In order to avoid this, I decided that the goal of the statement executed should be to avoid table scans, but return a value with the exact same shape as the previous statement executed, that is; it should have the name of the IDENTITY column, and be of the correct type (only bigint and int are supported as IDENTITY types with SQL Server Compact).
The return value of @@IDENTITY is numeric, so simply using “SELECT @@IDENTITY AS [Id]” would not work. So the statement could be:
SELECT [Id] FROM [Students] WHERE [Id] = CAST(@@IDENTITY as int)

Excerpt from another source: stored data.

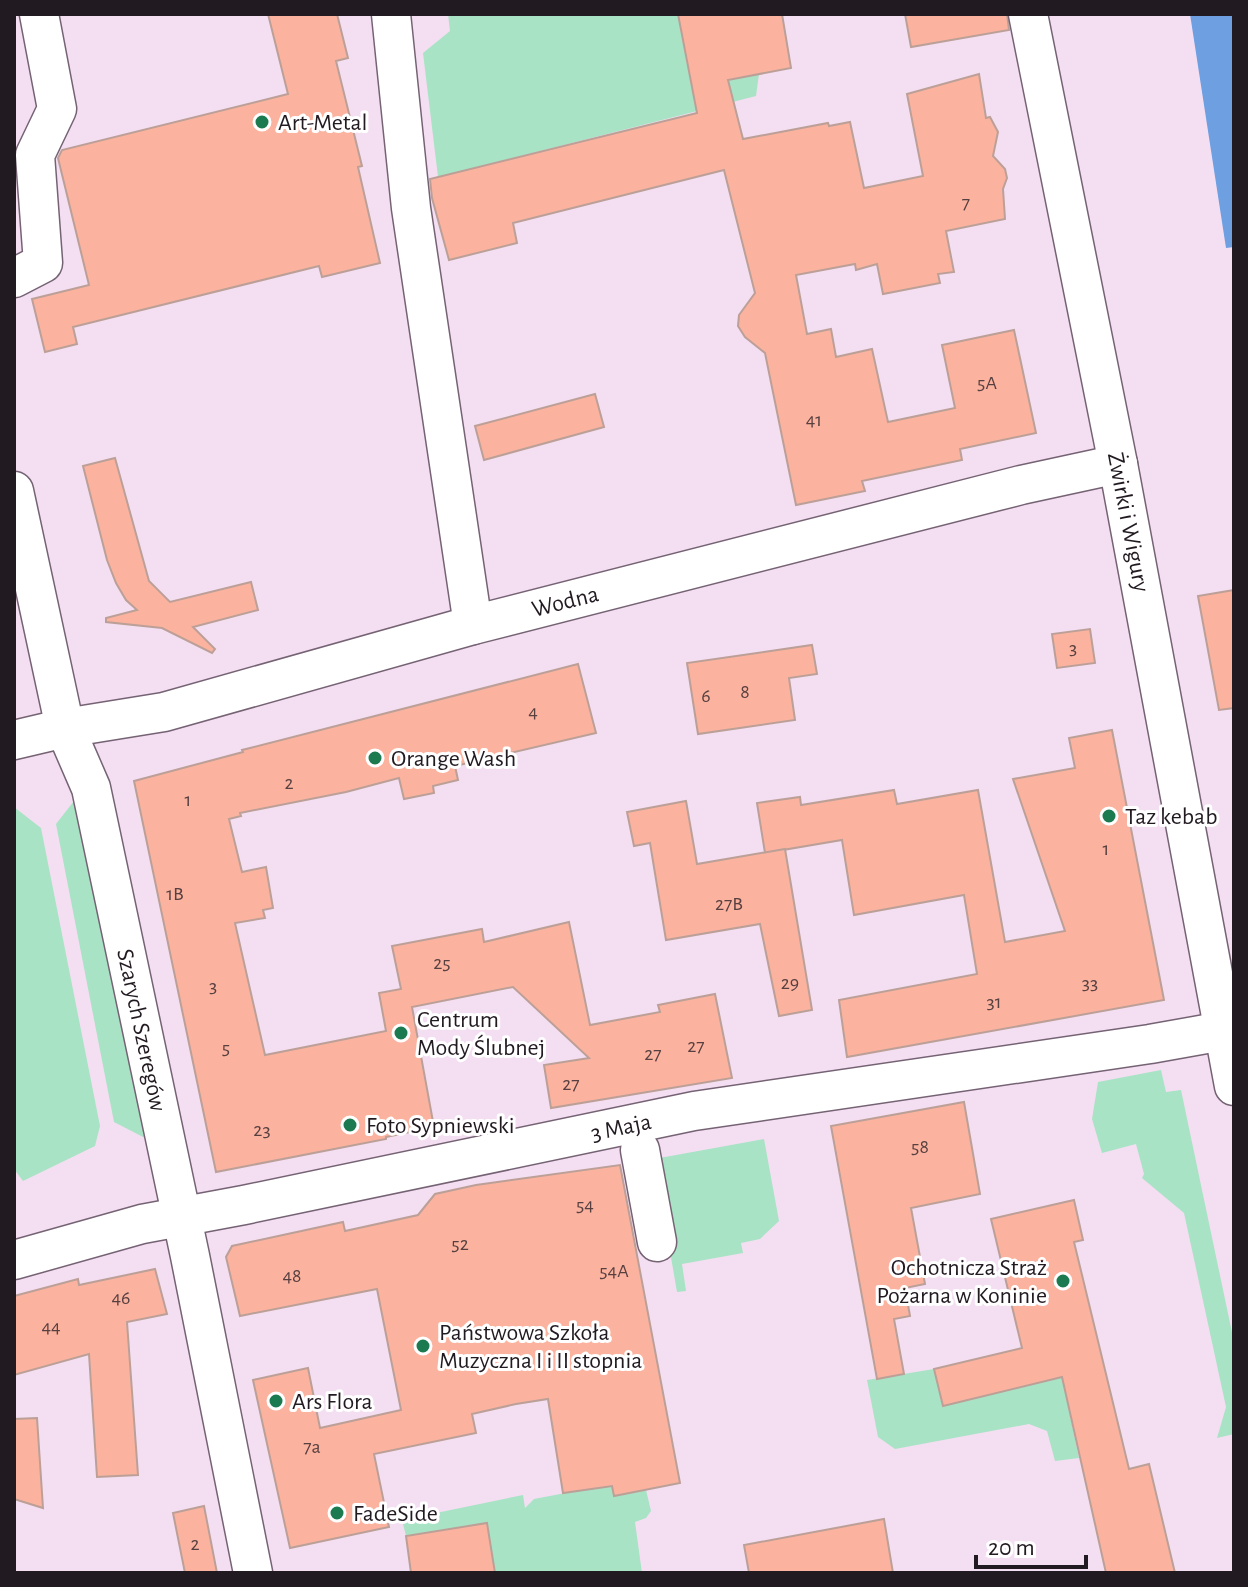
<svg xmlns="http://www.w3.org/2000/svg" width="1248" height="1587" font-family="'Alegreya Sans',sans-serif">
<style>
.green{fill:#a9e3c5}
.water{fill:#6e9fe1}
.building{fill:#fbb39f;stroke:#bca098;stroke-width:2}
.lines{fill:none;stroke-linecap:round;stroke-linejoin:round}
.minor-casing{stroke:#756374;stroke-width:41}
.minor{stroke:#fff;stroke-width:38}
.poi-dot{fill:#1b7a50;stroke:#fff;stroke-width:3}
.labels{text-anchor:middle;stroke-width:6;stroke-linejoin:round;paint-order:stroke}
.number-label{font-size:20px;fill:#584040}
.poi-label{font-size:24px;fill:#221a21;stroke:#fff;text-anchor:start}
.street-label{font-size:24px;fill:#221a21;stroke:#fff}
</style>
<rect width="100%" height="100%" fill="#f4def2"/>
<!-- green -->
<g class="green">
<polygon points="448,14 678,14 687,64 755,51 759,74 756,96 438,177 423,53 450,31"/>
<polygon points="74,801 145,1138 114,1122 56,824"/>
<polygon points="14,807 41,828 100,1126 95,1146 23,1181 14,1169"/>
<polygon points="1161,1070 1166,1092 1181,1090 1234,1342 1234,1434 1217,1438 1226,1407 1184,1213 1142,1178 1144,1174 1136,1144 1102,1153 1092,1119 1098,1082"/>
<polygon points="764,1139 779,1221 760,1239 741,1243 743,1253 682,1264 686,1291 677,1292 654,1159"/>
<polygon points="934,1369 944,1406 1062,1377 1079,1458 1055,1461 1047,1431 1029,1424 895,1449 878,1437 867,1380"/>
<polygon points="593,1391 614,1495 646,1490 651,1511 646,1518 635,1522 642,1573 495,1573 487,1523 406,1536 402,1520 523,1495 525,1508 534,1499 581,1490"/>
</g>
<!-- water -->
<polygon class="water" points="1190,14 1234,14 1234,247 1226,248"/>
<!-- building -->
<g class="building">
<polygon points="268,14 337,14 348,58 336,61 362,166 358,167 380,263 322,277 319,266 73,327 77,344 45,352 32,299 89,285 58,158 62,150 288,94"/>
<polygon points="678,14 782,14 791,68 728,80 743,139 828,123 829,126 850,122 864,188 923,176 907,94 979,74 986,118 990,117 998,132 993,156 1005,169 1007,178 1003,189 1005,219 946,231 954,272 938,274 940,283 883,294 877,264 856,270 855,264 796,275 807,334 831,329 836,357 872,349 888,422 955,408 942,345 1014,330 1036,433 960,449 962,460 862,481 865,491 796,505 765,353 745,337 738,326 739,315 755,293 724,170 513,223 517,243 449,260 432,198 430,179 697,113"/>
<polygon points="905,14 1007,14 1009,30 911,47"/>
<polygon points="595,394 604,427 484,460 475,426"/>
<polygon points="115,458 149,581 170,602 251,582 258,610 193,627 215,649 212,653 162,628 106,622 106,618 137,610 126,600 116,583 107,560 83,466"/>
<polygon points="1234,590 1234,708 1219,710 1198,596"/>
<polygon points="1090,629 1095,663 1057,668 1052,634"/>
<polygon points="812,645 817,674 789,678 795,720 698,734 687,663"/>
<polygon points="578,664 596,733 455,766 458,780 433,786 434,793 404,799 399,778 346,792 240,813 241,816 229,819 242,872 266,867 273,908 263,910 265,918 235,923 265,1055 386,1031 379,993 401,989 392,946 482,929 484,942 569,922 590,1025 660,1012 658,1005 715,994 732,1078 551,1108 544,1065 589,1058 513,987 412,1007 434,1127 386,1137 386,1139 216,1172 134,781 243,752 242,750"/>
<polygon points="1112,730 1164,1000 847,1057 839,1000 977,974 964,895 854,915 842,840 765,853 757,803 800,797 801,805 894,790 897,804 978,790 1005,942 1065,931 1013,779 1075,768 1069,738"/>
<polygon points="686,801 697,864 785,849 812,1010 779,1016 760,924 666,940 650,843 634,846 627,812"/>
<polygon points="964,1102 980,1194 911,1208 925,1284 905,1288 910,1316 894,1319 904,1374 877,1379 831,1126"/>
<polygon points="620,1165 680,1483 614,1496 612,1486 563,1493 548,1399 516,1404 472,1414 476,1433 374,1454 389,1527 290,1548 253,1380 308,1368 320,1428 401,1410 377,1289 240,1316 226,1257 232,1246 343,1222 345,1231 418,1215 435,1194 476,1185"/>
<polygon points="1074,1200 1083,1240 1074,1242 1129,1469 1149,1464 1175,1573 1106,1573 1062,1377 943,1406 934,1369 1022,1348 991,1219"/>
<polygon points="155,1269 167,1314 127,1322 138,1475 97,1477 89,1354 14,1375 14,1296 78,1279 79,1285"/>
<polygon points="37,1418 43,1508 14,1499 14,1419"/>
<polygon points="204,1506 217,1573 185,1573 173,1513"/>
<polygon points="884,1519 893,1573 749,1573 744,1545"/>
<polygon points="487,1523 495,1573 411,1573 406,1536"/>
</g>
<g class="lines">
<!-- minor casing -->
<g class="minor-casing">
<g id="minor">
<polyline points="391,14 411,208 473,625"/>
<polyline points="1028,14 1118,464 1234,1086"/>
<polyline points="14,278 43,263 35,155 57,109 39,14"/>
<polyline points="14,491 65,728 91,788 190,1256 253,1573"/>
<polyline points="14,740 65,728 164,712 473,625 1021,485 1118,464"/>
<polyline points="640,1150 657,1242"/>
<polyline points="14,1260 142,1224 244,1205 694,1111 1150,1044 1234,1029"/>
</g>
</g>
<!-- minor -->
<use href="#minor" class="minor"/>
</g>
<!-- markers -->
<g class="poi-dot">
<circle cx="262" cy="122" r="8"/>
<circle cx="375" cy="758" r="8"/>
<circle cx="1109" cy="816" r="8"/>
<circle cx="401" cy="1033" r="8"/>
<circle cx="350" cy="1125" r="8"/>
<circle cx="1063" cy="1281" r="8"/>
<circle cx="423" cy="1346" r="8"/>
<circle cx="276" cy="1401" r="8"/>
<circle cx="337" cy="1513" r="8"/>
</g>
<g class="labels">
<!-- number labels -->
<g class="number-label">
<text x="966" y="209">7</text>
<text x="987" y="389">5A</text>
<text x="814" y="426">41</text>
<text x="1073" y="654">3</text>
<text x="745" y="698">8</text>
<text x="706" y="702">6</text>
<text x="533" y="718">4</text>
<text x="289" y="789">2</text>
<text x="188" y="806">1</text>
<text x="1106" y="855">1</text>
<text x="175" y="900">1B</text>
<text x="729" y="910">27B</text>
<text x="442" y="969">25</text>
<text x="790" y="989">29</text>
<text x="1090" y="989">33</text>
<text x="213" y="992">3</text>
<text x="994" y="1008">31</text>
<text x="696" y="1052">27</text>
<text x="226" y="1054">5</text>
<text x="653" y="1060">27</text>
<text x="571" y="1090">27</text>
<text x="262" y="1136">23</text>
<text x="920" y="1153">58</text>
<text x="585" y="1211">54</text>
<text x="460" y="1250">52</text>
<text x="614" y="1277">54A</text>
<text x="292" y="1282">48</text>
<text x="121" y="1304">46</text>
<text x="51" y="1333">44</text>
<text x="312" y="1453">7a</text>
<text x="195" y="1550">2</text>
</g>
<!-- poi labels -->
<g class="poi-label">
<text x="278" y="130">Art-Metal</text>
<text x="391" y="766">Orange Wash</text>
<text x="1125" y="824">Taz kebab</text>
<text x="417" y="1027">Centrum<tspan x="417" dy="28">Mody Ślubnej</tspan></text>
<text x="366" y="1133">Foto Sypniewski</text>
<text x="1047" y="1275" text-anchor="end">Ochotnicza Straż<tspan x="1047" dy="28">Pożarna w Koninie</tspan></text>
<text x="439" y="1340">Państwowa Szkoła<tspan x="439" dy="28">Muzyczna I i II stopnia</tspan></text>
<text x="292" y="1409">Ars Flora</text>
<text x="353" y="1521">FadeSide</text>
</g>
<!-- street labels -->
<g class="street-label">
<text transform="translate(1129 522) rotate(79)" y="8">Żwirki i Wigury</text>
<text transform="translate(565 601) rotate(-14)" y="8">Wodna</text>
<text transform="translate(142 1030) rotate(78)" y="8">Szarych Szeregów</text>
<text transform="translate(621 1127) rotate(-12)" y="8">3 Maja</text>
</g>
</g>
<!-- border -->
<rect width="1248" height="1587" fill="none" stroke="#221a21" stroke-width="32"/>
<!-- scale -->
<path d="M976 1555v12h110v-12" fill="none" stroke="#221a21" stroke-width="4"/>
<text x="988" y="1555" font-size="24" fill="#221a21" stroke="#ffffff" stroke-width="6" paint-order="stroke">20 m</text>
</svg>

The type could then be either int or bigint and the column alias should of course be the correct column name.
I could then analyze the modified statement:
And no table scan, instead an index seek, consuming only 19% of the total query cost instead of 100%.
And so this is what I have implemented in my fix, that I now need to figure out how to “submit a pull request” for.